To a Place Long Loved
15 October 2022
For me (Leah), the heart of this trip was going to Uluköy. It would have been enough to see the land around the place that was once Macrina’s home. But I’d heard that local memory could still identify a Church Place, the likely site of the martyr shrine in which Macrina and her parents were buried.
Our guide Çansu drove the short main street and idled in front of a teahouse, asking about the mayor’s office. An old man in a beret and suitcoat told Çansu that the office was closed—with its shrinking population, Uluköy has been demoted from town to village—but he could show us the Church Place. His name was Jafar. He got in next to Becca and directed us up to a Muslim mausoleum overlooking the little town. An animated conversation ensued, and Çansu reported that this was the place the other man in the teahouse thought we were looking for. Jafar thought otherwise, but he brought us here just in case.

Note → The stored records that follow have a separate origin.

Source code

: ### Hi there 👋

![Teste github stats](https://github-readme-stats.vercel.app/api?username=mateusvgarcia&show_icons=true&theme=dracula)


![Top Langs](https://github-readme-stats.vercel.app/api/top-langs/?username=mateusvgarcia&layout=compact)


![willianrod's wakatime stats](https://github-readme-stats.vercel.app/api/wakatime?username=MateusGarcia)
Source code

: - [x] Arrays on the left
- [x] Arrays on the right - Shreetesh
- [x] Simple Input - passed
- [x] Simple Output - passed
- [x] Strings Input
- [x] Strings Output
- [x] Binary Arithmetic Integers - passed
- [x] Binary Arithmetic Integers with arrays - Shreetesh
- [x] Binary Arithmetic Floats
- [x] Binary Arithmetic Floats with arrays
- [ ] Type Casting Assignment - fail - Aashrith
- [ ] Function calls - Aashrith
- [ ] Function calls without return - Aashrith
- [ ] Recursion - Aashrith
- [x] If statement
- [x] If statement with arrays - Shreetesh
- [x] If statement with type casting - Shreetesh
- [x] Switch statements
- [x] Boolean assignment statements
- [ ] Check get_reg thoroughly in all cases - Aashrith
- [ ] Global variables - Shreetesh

Jafar explaining the confluence of the two rivers—by their ancient names, the Iris and Lycus
We got in the car again, Çansu navigating around gullies deep enough to gut the undercarriage. Jafar directed us east of town. We stopped by a newly-turned field that sloped up from the road. He led us up to the crest and down across another field, this one of wheat stubble with grains still scattered on the rocky ground. Then another field of thistles and dead grass. As an adolescent he’d been a shepherd, he told Çansu, and that’s how he knew the Church Place. The land has since been ruined by looters.
He brought us to a lone terebinth tree, older than he could remember. It was near the top of a long rise whose southwestern edge was marked out in trees. This was the Church Place. The site of the martyrs’ shrine, Macrina’s grave, Annisa.
I’ve imagined the estate to the southwest of the martyr shrine. If the shrine is located on this rise of ground, Annisa’s buildings and fields would occupy the flatter land still farmed below.